_Activity:_ If a record contains a picture, leave the picture out and reproduce everything else exactly.

_Data to process:_
★ ★ ★ ★

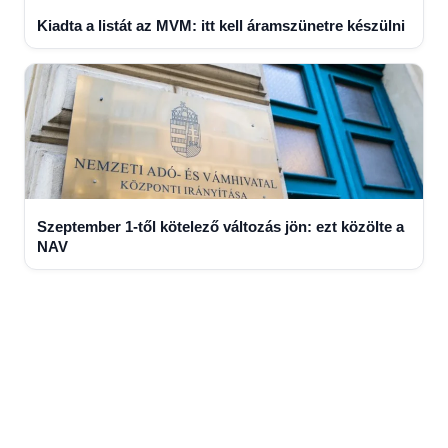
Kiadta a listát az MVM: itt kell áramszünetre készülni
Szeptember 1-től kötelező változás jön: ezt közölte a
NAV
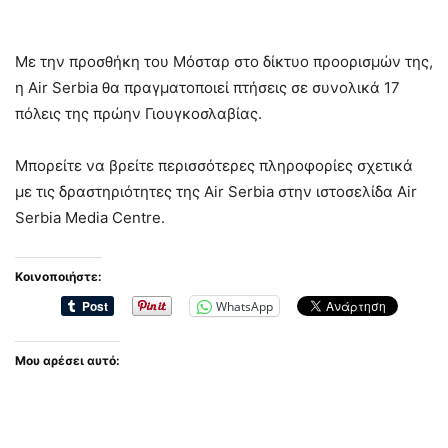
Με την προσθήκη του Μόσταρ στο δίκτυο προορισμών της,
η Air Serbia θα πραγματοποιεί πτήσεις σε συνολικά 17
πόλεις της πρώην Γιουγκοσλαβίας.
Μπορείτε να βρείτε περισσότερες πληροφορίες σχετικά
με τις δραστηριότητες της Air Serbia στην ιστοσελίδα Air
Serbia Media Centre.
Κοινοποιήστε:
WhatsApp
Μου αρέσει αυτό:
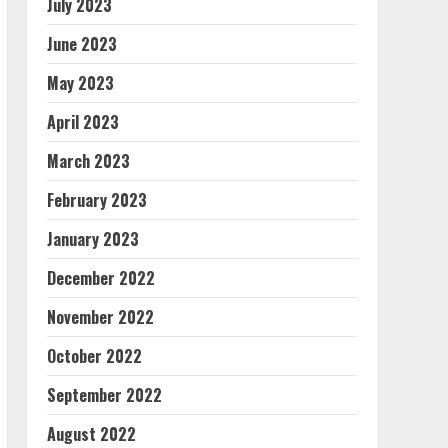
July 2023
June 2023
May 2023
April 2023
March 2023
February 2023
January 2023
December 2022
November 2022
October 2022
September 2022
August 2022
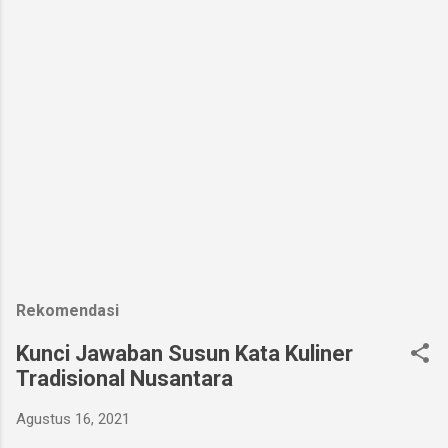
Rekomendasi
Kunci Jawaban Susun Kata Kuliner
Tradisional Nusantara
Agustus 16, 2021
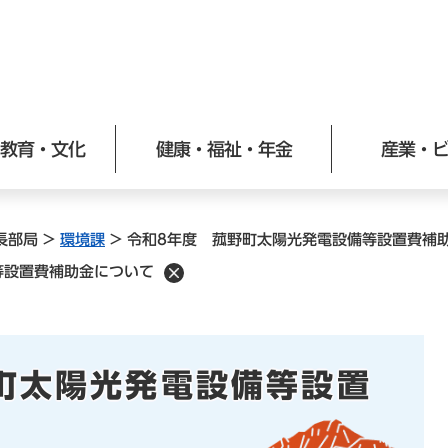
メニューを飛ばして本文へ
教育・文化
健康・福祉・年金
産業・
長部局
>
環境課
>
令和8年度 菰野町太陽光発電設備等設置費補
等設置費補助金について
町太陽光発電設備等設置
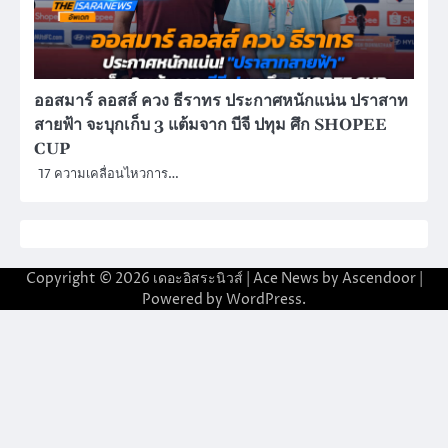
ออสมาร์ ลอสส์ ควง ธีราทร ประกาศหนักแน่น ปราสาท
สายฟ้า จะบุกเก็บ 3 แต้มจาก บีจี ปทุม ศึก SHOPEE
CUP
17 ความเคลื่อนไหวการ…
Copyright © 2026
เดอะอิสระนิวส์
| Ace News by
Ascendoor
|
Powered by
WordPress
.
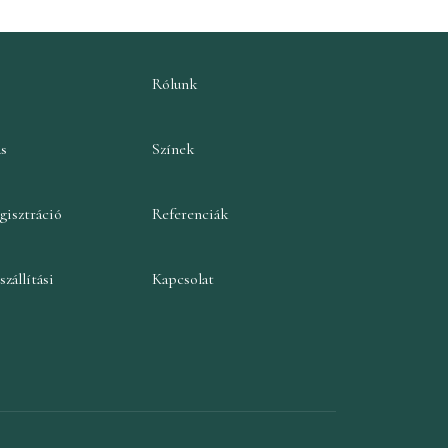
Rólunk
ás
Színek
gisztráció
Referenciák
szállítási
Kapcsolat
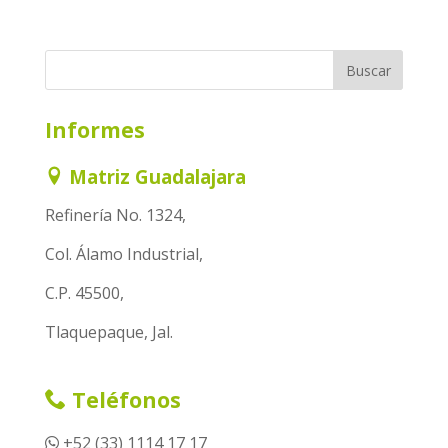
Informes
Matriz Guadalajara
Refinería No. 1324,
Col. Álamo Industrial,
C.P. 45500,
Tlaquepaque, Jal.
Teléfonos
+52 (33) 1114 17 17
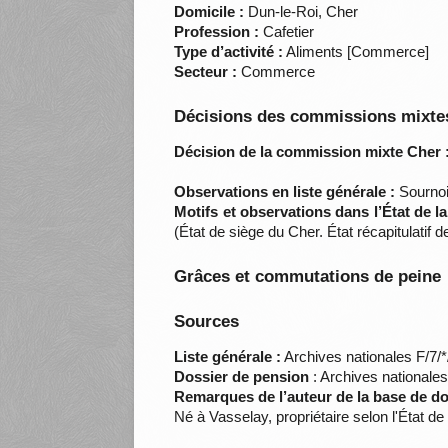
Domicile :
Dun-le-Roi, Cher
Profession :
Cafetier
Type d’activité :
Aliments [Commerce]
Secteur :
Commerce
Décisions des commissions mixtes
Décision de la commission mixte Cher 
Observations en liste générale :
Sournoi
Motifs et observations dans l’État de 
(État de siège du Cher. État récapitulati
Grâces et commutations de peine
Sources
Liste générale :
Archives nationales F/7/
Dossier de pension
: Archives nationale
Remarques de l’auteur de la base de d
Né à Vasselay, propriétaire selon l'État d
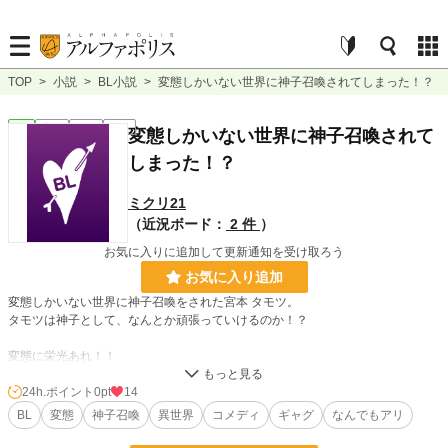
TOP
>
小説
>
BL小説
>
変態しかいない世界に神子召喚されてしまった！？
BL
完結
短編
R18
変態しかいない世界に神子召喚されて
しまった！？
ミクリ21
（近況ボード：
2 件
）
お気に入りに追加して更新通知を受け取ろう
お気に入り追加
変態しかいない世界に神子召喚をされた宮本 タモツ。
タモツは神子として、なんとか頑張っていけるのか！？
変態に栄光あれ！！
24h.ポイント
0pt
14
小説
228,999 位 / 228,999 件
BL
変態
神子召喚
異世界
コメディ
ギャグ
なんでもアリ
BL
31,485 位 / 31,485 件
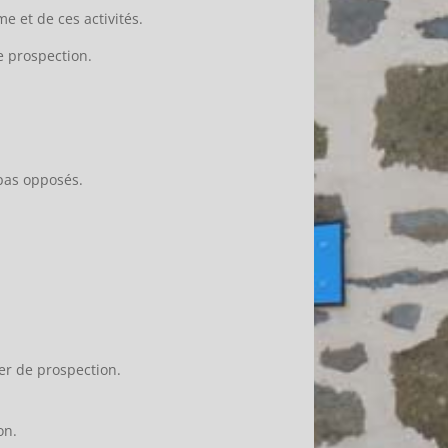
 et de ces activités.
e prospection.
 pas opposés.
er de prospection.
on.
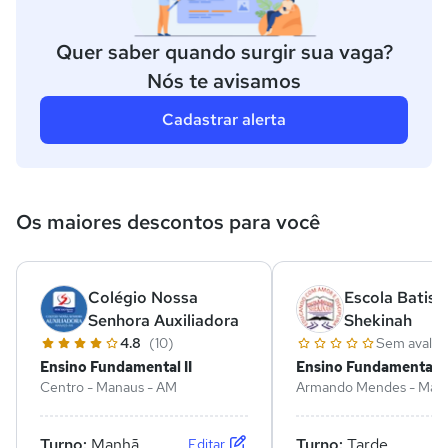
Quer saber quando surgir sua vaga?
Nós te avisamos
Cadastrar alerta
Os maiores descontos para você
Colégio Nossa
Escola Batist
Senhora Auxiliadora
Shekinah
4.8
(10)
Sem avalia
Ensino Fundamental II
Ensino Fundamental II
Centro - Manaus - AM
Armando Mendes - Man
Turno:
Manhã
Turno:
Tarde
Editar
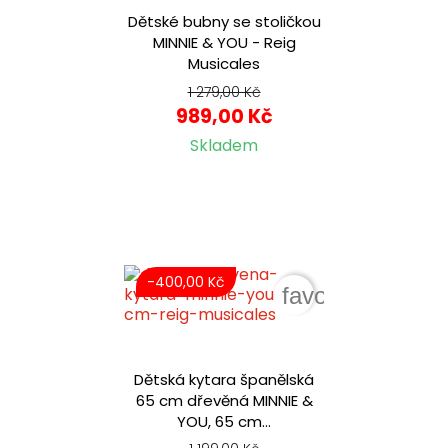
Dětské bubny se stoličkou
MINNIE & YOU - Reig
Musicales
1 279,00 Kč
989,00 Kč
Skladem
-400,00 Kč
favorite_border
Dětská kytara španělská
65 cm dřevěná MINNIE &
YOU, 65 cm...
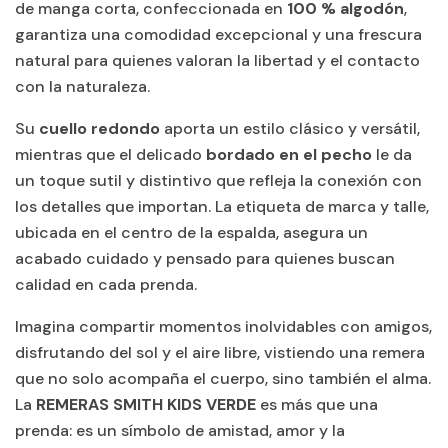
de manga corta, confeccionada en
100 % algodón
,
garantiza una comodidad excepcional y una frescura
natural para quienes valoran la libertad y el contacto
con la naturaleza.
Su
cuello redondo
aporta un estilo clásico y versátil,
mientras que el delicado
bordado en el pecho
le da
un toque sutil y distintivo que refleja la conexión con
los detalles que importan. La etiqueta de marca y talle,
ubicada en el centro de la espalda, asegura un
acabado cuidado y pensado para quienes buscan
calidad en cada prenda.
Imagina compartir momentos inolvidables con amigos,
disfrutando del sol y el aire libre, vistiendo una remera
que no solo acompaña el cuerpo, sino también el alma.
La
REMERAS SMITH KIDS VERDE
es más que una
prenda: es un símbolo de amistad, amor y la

★ ★ ★ ★

_The answer:_
Kiadta a listát az MVM: itt kell áramszünetre készülni
Szeptember 1-től kötelező változás jön: ezt közölte a
NAV
Με την προσθήκη του Μόσταρ στο δίκτυο προορισμών της,
η Air Serbia θα πραγματοποιεί πτήσεις σε συνολικά 17
πόλεις της πρώην Γιουγκοσλαβίας.
Μπορείτε να βρείτε περισσότερες πληροφορίες σχετικά
με τις δραστηριότητες της Air Serbia στην ιστοσελίδα Air
Serbia Media Centre.
Κοινοποιήστε:
WhatsApp
Μου αρέσει αυτό:
July 2023
June 2023
May 2023
April 2023
March 2023
February 2023
January 2023
December 2022
November 2022
October 2022
September 2022
August 2022
Rekomendasi
Kunci Jawaban Susun Kata Kuliner
Tradisional Nusantara
Agustus 16, 2021
メニューを飛ばして本文へ
教育・文化
健康・福祉・年金
産業・
長部局
>
環境課
>
令和8年度 菰野町太陽光発電設備等設置費補
等設置費補助金について
町太陽光発電設備等設置
ออสมาร์ ลอสส์ ควง ธีราทร ประกาศหนักแน่น ปราสาท
สายฟ้า จะบุกเก็บ 3 แต้มจาก บีจี ปทุม ศึก SHOPEE
CUP
17 ความเคลื่อนไหวการ…
Copyright © 2026
เดอะอิสระนิวส์
| Ace News by
Ascendoor
|
Powered by
WordPress
.
Rólunk
ás
Színek
gisztráció
Referenciák
szállítási
Kapcsolat
Informes
Matriz Guadalajara
Refinería No. 1324,
Col. Álamo Industrial,
C.P. 45500,
Tlaquepaque, Jal.
Teléfonos
+52 (33) 1114 17 17
Domicile :
Dun-le-Roi, Cher
Profession :
Cafetier
Type d’activité :
Aliments [Commerce]
Secteur :
Commerce
Décisions des commissions mixtes
Décision de la commission mixte Cher 
Observations en liste générale :
Sournoi
Motifs et observations dans l’État de 
(État de siège du Cher. État récapitulati
Grâces et commutations de peine
Sources
Liste générale :
Archives nationales F/7/
Dossier de pension
: Archives nationale
Remarques de l’auteur de la base de d
Né à Vasselay, propriétaire selon l'État d
TOP
>
小説
>
BL小説
>
変態しかいない世界に神子召喚されてしまった！？
BL
完結
短編
R18
変態しかいない世界に神子召喚されて
しまった！？
ミクリ21
（近況ボード：
2 件
）
お気に入りに追加して更新通知を受け取ろう
お気に入り追加
変態しかいない世界に神子召喚をされた宮本 タモツ。
タモツは神子として、なんとか頑張っていけるのか！？
変態に栄光あれ！！
24h.ポイント
0pt
14
小説
228,999 位 / 228,999 件
BL
変態
神子召喚
異世界
コメディ
ギャグ
なんでもアリ
BL
31,485 位 / 31,485 件
 et de ces activités.
e prospection.
 pas opposés.
er de prospection.
on.
Quer saber quando surgir sua vaga?
Nós te avisamos
Cadastrar alerta
Os maiores descontos para você
Colégio Nossa
Escola Batist
Senhora Auxiliadora
Shekinah
4.8
(10)
Sem avalia
Ensino Fundamental II
Ensino Fundamental II
Centro - Manaus - AM
Armando Mendes - Man
Turno:
Manhã
Turno:
Tarde
Editar
Dětské bubny se stoličkou
MINNIE & YOU - Reig
Musicales
1 279,00 Kč
989,00 Kč
Skladem
-400,00 Kč
favorite_border
Dětská kytara španělská
65 cm dřevěná MINNIE &
YOU, 65 cm...
de manga corta, confeccionada en
100 % algodón
,
garantiza una comodidad excepcional y una frescura
natural para quienes valoran la libertad y el contacto
con la naturaleza.
Su
cuello redondo
aporta un estilo clásico y versátil,
mientras que el delicado
bordado en el pecho
le da
un toque sutil y distintivo que refleja la conexión con
los detalles que importan. La etiqueta de marca y talle,
ubicada en el centro de la espalda, asegura un
acabado cuidado y pensado para quienes buscan
calidad en cada prenda.
Imagina compartir momentos inolvidables con amigos,
disfrutando del sol y el aire libre, vistiendo una remera
que no solo acompaña el cuerpo, sino también el alma.
La
REMERAS SMITH KIDS VERDE
es más que una
prenda: es un símbolo de amistad, amor y la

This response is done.